Extract provided:
• • •

# Spaghetti Measure - Weekend Project



## darisrob (Oct 24, 2012)

Earlier in the summer I was looking for a nice & easy weekend project. I made a couple of spaghetti measures.
If you want to see more pictures on how I made this I have another blog entry over at: www.woodlogger.com




These were actually pretty easy to make. I made a simple template and used my band saw to cut them out. Then I used different size forstner bits to make the holes.



After that I used a round over bit to smooth out the entire board.



.


----------



## williamm (Oct 10, 2011)

Thanks for a nice weekend project to make.
Like your blog also.
One thing - the top link did not work for some reason. I used the bottom one which did and then searched for the project.
Good job.


----------



## darisrob (Oct 24, 2012)

Thanks, yep I like the weekend projects. Long projects are good too every so often, but I like the feeling of accomplishment. Not sure what I did wrong with the link, but I fixed it.


----------



## Fishinbo (Jun 11, 2012)

Looks like you had such a fun weekend !!! Neat work!


----------



## darisrob (Oct 24, 2012)

Thanks Fish in bo


----------



## TRN_Diesel (Feb 24, 2009)

Nice project Daris and execution. Looks like great minds think alike. The other day while cooking my other half was trying to determine how much spaghetti pasta to use for us and I thought why not make something. 

I made mine a bit smaller than yours and used some scrap pieces I had in the shop. Yours are much bigger and you had better be careful, she just may use that as a naughty or nice paddle if you spend too much time out in the shop. :fie:

I hope it is ok to share with you what I did, I have attached a picture of my version of a spaghetti board. 

Thanks for a great idea.


----------



## darisrob (Oct 24, 2012)

Thanks Diesel, yours looks great. That's awesome...!


----------



## Mike (Nov 22, 2004)

Guys, what size holes did you use for your measures? I am just curious to see if the portions would be the same.


----------



## jw2170 (Jan 24, 2008)

*great minds........*



Mike said:


> Guys, what size holes did you use for your measures? I am just curious to see if the portions would be the same.


I was just thinking the same thing, Mike.

One could always buy a cheap plastic measure at a kitchen store and use the measurements from that...


----------



## TRN_Diesel (Feb 24, 2009)

*Spaghetti Board Measurements*



Mike said:


> Guys, what size holes did you use for your measures? I am just curious to see if the portions would be the same.


I used the following measurements:

1 3/4" - 4 servings
1 1/2" - 3 servings
1 1/8" - 2 servings
7/8" - 1 serving

I should note this is fairly accurate unless of course your Italian and in that case cut the servings in half. My brother in-law is Italian and eats the stuff like a horse. :yes4:

I attached my crude Sketchup Drawing as well.


----------



## darisrob (Oct 24, 2012)

Hey thanks for all the feedback guys. This really was a fun and easy one to do.


----------



## berry (Oct 17, 2005)

I made some of those some years back along with a spaghetti fork. My wife, as well as all those I made them for, don't use them. I was bummed at the time. 

The wife said it's much easier to measure with here hands than to pull out a tool (she often makes dishes without using measuring cups or spoons? She said the fork didn't work as well as her plastic ones. I hope yours end up somewhere other than the kitchen drawer.


----------



## darisrob (Oct 24, 2012)

Thanks Berry, I actually made a couple of these and ended up giving them both away as gifts now. Hah, I need to make a couple more.


----------

• • •

Data under study:
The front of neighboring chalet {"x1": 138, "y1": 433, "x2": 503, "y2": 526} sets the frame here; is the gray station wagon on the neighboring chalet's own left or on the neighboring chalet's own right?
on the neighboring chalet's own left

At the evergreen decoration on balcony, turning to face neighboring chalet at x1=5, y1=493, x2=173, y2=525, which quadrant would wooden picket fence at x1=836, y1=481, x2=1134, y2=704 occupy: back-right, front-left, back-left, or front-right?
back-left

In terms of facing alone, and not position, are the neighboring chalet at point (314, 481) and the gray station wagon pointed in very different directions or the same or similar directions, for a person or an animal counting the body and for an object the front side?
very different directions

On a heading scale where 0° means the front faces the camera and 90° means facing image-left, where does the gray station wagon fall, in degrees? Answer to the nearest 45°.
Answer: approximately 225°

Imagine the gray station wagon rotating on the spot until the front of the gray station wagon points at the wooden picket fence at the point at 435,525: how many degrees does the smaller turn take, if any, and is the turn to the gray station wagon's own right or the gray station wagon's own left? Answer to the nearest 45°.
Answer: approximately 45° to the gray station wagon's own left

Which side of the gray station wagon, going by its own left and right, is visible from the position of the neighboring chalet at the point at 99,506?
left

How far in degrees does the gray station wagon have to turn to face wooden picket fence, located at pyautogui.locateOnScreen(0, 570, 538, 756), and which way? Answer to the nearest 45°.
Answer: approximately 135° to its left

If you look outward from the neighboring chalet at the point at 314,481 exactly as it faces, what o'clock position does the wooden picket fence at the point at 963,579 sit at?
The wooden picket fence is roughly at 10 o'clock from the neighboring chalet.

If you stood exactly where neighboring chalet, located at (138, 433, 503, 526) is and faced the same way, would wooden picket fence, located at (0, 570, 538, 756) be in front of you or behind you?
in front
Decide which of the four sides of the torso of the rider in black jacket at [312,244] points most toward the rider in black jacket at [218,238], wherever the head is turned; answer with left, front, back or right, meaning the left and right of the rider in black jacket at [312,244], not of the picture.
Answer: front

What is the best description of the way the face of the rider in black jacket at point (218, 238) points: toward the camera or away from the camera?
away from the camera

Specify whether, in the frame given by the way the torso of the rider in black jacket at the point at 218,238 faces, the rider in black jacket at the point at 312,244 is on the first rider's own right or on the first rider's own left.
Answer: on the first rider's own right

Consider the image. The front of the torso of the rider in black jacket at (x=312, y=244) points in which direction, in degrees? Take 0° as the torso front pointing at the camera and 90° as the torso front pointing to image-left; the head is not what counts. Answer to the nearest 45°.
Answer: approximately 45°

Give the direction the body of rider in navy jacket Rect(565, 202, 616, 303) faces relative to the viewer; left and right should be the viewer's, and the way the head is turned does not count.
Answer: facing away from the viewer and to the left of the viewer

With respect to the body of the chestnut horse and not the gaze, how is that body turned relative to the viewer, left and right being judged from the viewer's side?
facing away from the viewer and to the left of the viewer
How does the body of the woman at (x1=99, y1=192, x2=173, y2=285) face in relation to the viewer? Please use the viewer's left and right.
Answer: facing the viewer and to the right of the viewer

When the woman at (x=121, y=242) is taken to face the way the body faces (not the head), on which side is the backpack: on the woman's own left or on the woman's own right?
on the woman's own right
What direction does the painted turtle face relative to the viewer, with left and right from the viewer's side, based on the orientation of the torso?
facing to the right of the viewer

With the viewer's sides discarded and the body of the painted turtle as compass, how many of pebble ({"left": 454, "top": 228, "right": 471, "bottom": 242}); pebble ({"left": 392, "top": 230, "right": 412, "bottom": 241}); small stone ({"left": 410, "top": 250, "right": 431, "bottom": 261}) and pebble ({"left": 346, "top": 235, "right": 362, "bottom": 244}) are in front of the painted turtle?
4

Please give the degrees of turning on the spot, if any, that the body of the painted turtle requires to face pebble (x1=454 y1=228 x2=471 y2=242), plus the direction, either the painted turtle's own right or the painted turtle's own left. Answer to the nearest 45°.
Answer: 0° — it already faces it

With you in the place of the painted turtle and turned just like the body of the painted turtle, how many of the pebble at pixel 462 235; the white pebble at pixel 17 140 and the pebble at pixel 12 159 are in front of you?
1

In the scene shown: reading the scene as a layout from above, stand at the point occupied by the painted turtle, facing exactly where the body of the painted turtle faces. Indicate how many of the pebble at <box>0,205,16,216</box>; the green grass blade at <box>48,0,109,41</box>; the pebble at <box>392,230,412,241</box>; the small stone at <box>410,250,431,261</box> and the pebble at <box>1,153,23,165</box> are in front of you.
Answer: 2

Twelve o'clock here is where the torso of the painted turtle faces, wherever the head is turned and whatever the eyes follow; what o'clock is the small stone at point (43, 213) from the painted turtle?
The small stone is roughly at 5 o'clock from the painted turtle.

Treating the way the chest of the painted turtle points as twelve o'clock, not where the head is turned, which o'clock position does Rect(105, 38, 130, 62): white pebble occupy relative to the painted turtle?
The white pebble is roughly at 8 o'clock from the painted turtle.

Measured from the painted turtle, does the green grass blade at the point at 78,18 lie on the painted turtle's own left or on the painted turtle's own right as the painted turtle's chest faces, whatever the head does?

• • •

Work instructions:
**a)** In the spaghetti measure thread, what hole size did TRN_Diesel use for 3 servings?
**b)** In the spaghetti measure thread, switch "scrap" to "leftover" and write out the passage starting with "Nice project Daris" and going on through "a spaghetti board.".

Task-by-task answers:
**a)** 1 1/2"

**b)**
Nice project Daris and execution. Looks like great minds think alike. The other day while cooking my other half was trying to determine how much spaghetti pasta to use for us and I thought why not make something. 

I made mine a bit smaller than yours and used some leftover pieces I had in the shop. Yours are much bigger and you had better be careful, she just may use that as a naughty or nice paddle if you spend too much time out in the shop. :fie:

I hope it is ok to share with you what I did, I have attached a picture of my version of a spaghetti board.